Die Bürgerschaft darf einen Volksentscheid aushebeln, konterkarieren oder in den Papierkorb werfen, bevor dieser angewendet wurde. Sagt das höchste Gericht in diesem Stadtstaat. Dann wird das wohl rechtens sein. Wenn auch so einfach nicht zu verstehen.

KOMMENTAR VON SVEN-MICHAEL VEIT

Nach der Logik dieses Urteils werden Volksentscheide zu besseren Petitionen degradiert. Denn es liegt in der Hand des Parlaments – oder auch nur einer Mehrheitsfraktion – zu entscheiden, ob das Referendum genehm ist oder nicht. Das Engagement der BürgerInnen für die direkte Demokratie wird somit weder gestärkt noch auch nur gelobt. Es wird bestraft.

Einsichtig ist hingegen das Kippen der Relevanzschwelle. Dieser Versuch der CDU, die Voten der WählerInnen in gute und schlechte Stimmen zu teilen, war ein gezieltes Attentat auf die politische Moral. Dahinter stand der Vorsatz, parteiinterne Mauscheleien per Gesetz zu decken. Irreführung der Wähler nennt es das Gericht, und das ist noch höflich ausgedrückt.

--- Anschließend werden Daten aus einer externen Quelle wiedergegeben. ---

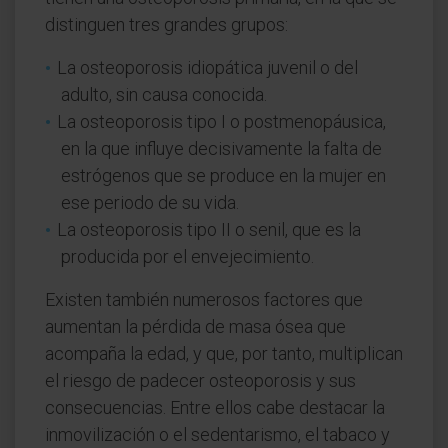
distinguen tres grandes grupos:
La osteoporosis idiopática juvenil o del
adulto, sin causa conocida.
La osteoporosis tipo I o postmenopáusica,
en la que influye decisivamente la falta de
estrógenos que se produce en la mujer en
ese periodo de su vida.
La osteoporosis tipo II o senil, que es la
producida por el envejecimiento.
Existen también numerosos factores que
aumentan la pérdida de masa ósea que
acompaña la edad, y que, por tanto, multiplican
el riesgo de padecer osteoporosis y sus
consecuencias. Entre ellos cabe destacar la
inmovilización o el sedentarismo, el tabaco y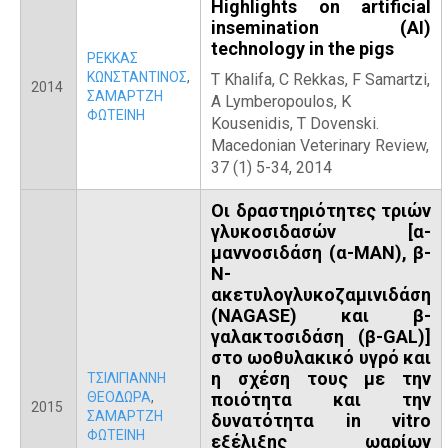
Highlights on artificial
insemination (AI)
technology in the pigs
ΡΕΚΚΑΣ
ΚΩΝΣΤΑΝΤΙΝΟΣ
,
T Khalifa, C Rekkas, F Samartzi,
2014
ΣΑΜΑΡΤΖΗ
A Lymberopoulos, K
ΦΩΤΕΙΝΗ
Kousenidis, T Dovenski.
Macedonian Veterinary Review,
37 (1) 5-34, 2014
Οι δραστηριότητες τριών
γλυκοσιδασών [α-
μαννοσιδάση (α-ΜΑΝ), β-
N-
ακετυλογλυκοζαμινιδάση
(NAGASE) και β-
γαλακτοσιδάση (β-GAL)]
στο ωοθυλακικό υγρό και
η σχέση τους με την
ΤΣΙΛΙΓΙΑΝΝΗ
ΘΕΟΔΩΡΑ
,
ποιότητα και την
2015
ΣΑΜΑΡΤΖΗ
δυνατότητα in vitro
ΦΩΤΕΙΝΗ
εξέλιξης ωαρίων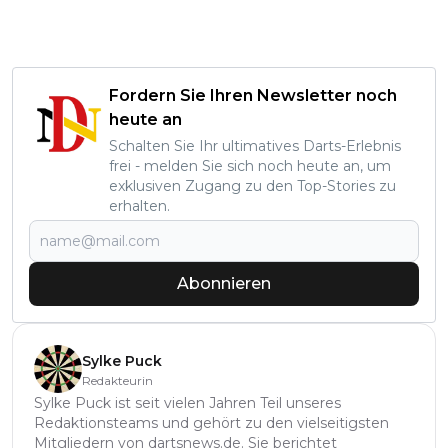
Fordern Sie Ihren Newsletter noch
heute an
Schalten Sie Ihr ultimatives Darts-Erlebnis
frei - melden Sie sich noch heute an, um
exklusiven Zugang zu den Top-Stories zu
erhalten.
Abonnieren
Sylke Puck
Redakteurin
Sylke Puck ist seit vielen Jahren Teil unseres
Redaktionsteams und gehört zu den vielseitigsten
Mitgliedern von dartsnews.de. Sie berichtet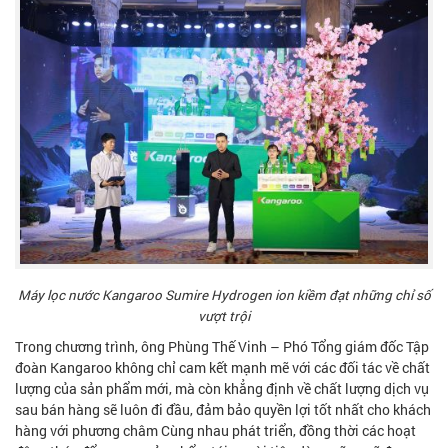
Máy lọc nước Kangaroo Sumire Hydrogen ion kiềm đạt những chỉ số
vượt trội
Trong chương trình, ông Phùng Thế Vinh – Phó Tổng giám đốc Tập
đoàn Kangaroo không chỉ cam kết mạnh mẽ với các đối tác về chất
lượng của sản phẩm mới, mà còn khẳng định về chất lượng dịch vụ
sau bán hàng sẽ luôn đi đầu, đảm bảo quyền lợi tốt nhất cho khách
hàng với phương châm Cùng nhau phát triển, đồng thời các hoạt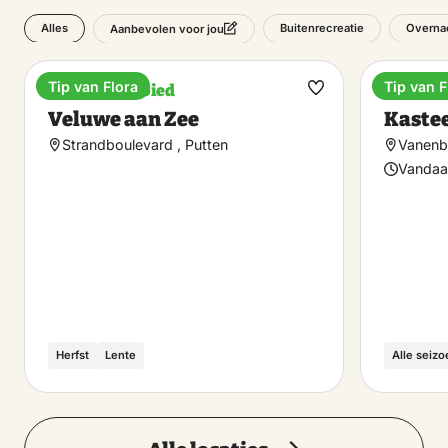
Alles
Buitenrecreatie
Overnac
Aanbevolen voor jou
Tip van Flora
Tip van F
Recreatiegebied
Bijzond
Maak
Veluwe aan Zee
Kaste
favoriet
Strandboulevard , Putten
Vanenbu
Vandaa
Herfst
Lente
Alle seiz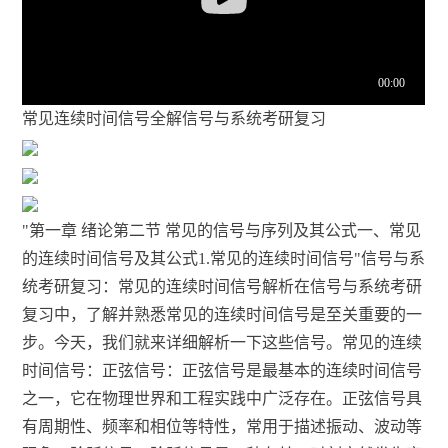
常见连续时间信号全解信号与系统考研复习
"第一章 绪论第二节 常见的信号与序列及其公式一、常见
的连续时间信号及其公式1.常见的连续时间信号"信号与系
统考研复习：常见的连续时间信号解析在信号与系统考研
复习中，了解并熟悉常见的连续时间信号是至关重要的一
步。今天，我们就来详细解析一下这些信号。常见的连续
时间信号：正弦信号：正弦信号是最基本的连续时间信号
之一，它在物理世界和工程实践中广泛存在。正弦信号具
有周期性、频率和相位等特性，常用于描述振动、波动等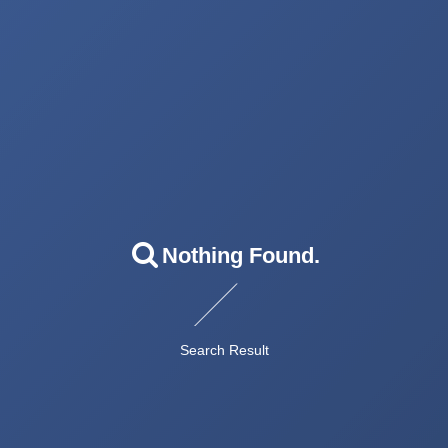
Nothing Found.
Search Result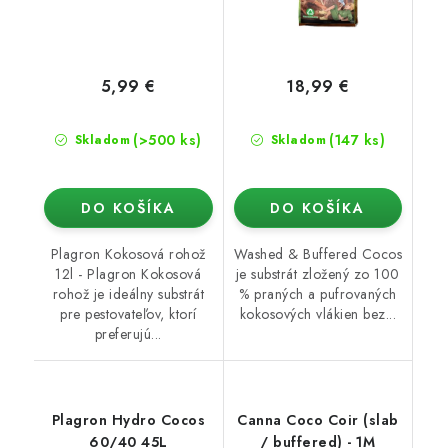
5,99 €
18,99 €
(>500 ks)
(147 ks)
Skladom
Skladom
DO KOŠÍKA
DO KOŠÍKA
Plagron Kokosová rohož
Washed & Buffered Cocos
12l - Plagron Kokosová
je substrát zložený zo 100
rohož je ideálny substrát
% praných a pufrovaných
pre pestovateľov, ktorí
kokosových vlákien bez...
preferujú...
Plagron Hydro Cocos
Canna Coco Coir (slab
60/40 45L
/ buffered) - 1M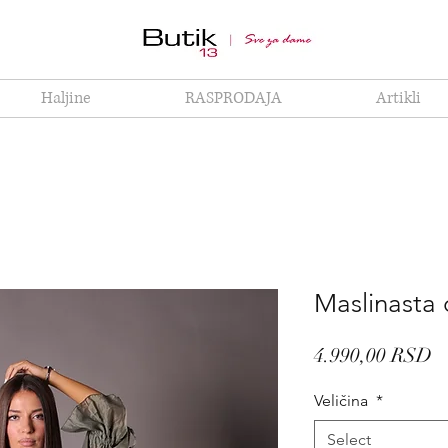
Haljine
RASPRODAJA
Artikli
Maslinasta 
P
4.990,00 RSD
Veličina
*
Select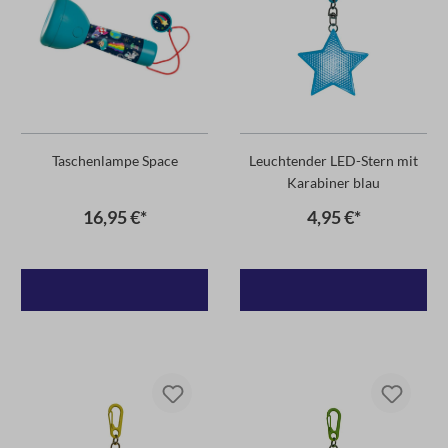
Taschenlampe Space
Leuchtender LED-Stern mit
Karabiner blau
16,95 €*
4,95 €*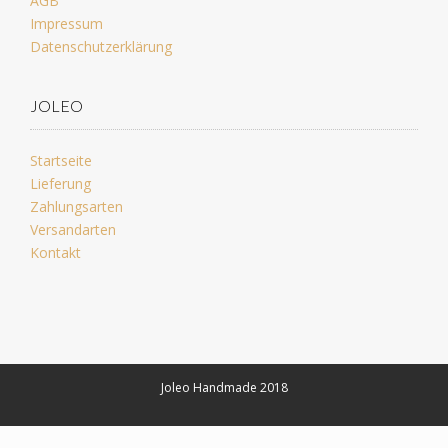
AGB
Impressum
Datenschutzerklärung
JOLEO
Startseite
Lieferung
Zahlungsarten
Versandarten
Kontakt
Joleo Handmade 2018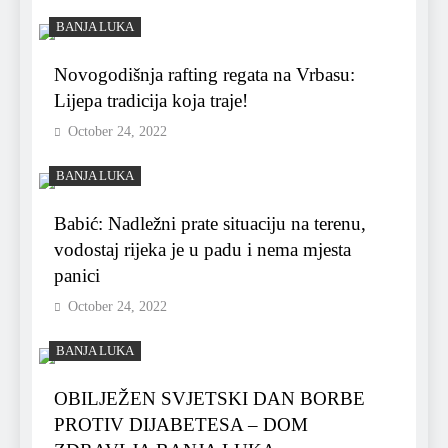
BANJA LUKA
Novogodišnja rafting regata na Vrbasu:
Lijepa tradicija koja traje!
October 24, 2022
BANJA LUKA
Babić: Nadležni prate situaciju na terenu,
vodostaj rijeka je u padu i nema mjesta
panici
October 24, 2022
BANJA LUKA
OBILJEŽEN SVJETSKI DAN BORBE
PROTIV DIJABETESA – DOM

Nun wird die Bürgerschaft das von der CDU durchgepeitschte Wahlrecht so ändern müssen, dass es verfassungskonform ist. Das muss zügig erfolgen, und es sollte im Konsens aller drei Fraktionen geschehen. Die Listenaufstellungen der Parteien stehen an, und bis zur Wahl sind es nur noch zehn Monate.

Und die muss auf juristisch unanfechtbarer Grundlage erfolgen. Sonst wird sie zum Urnengang für die politische Kultur.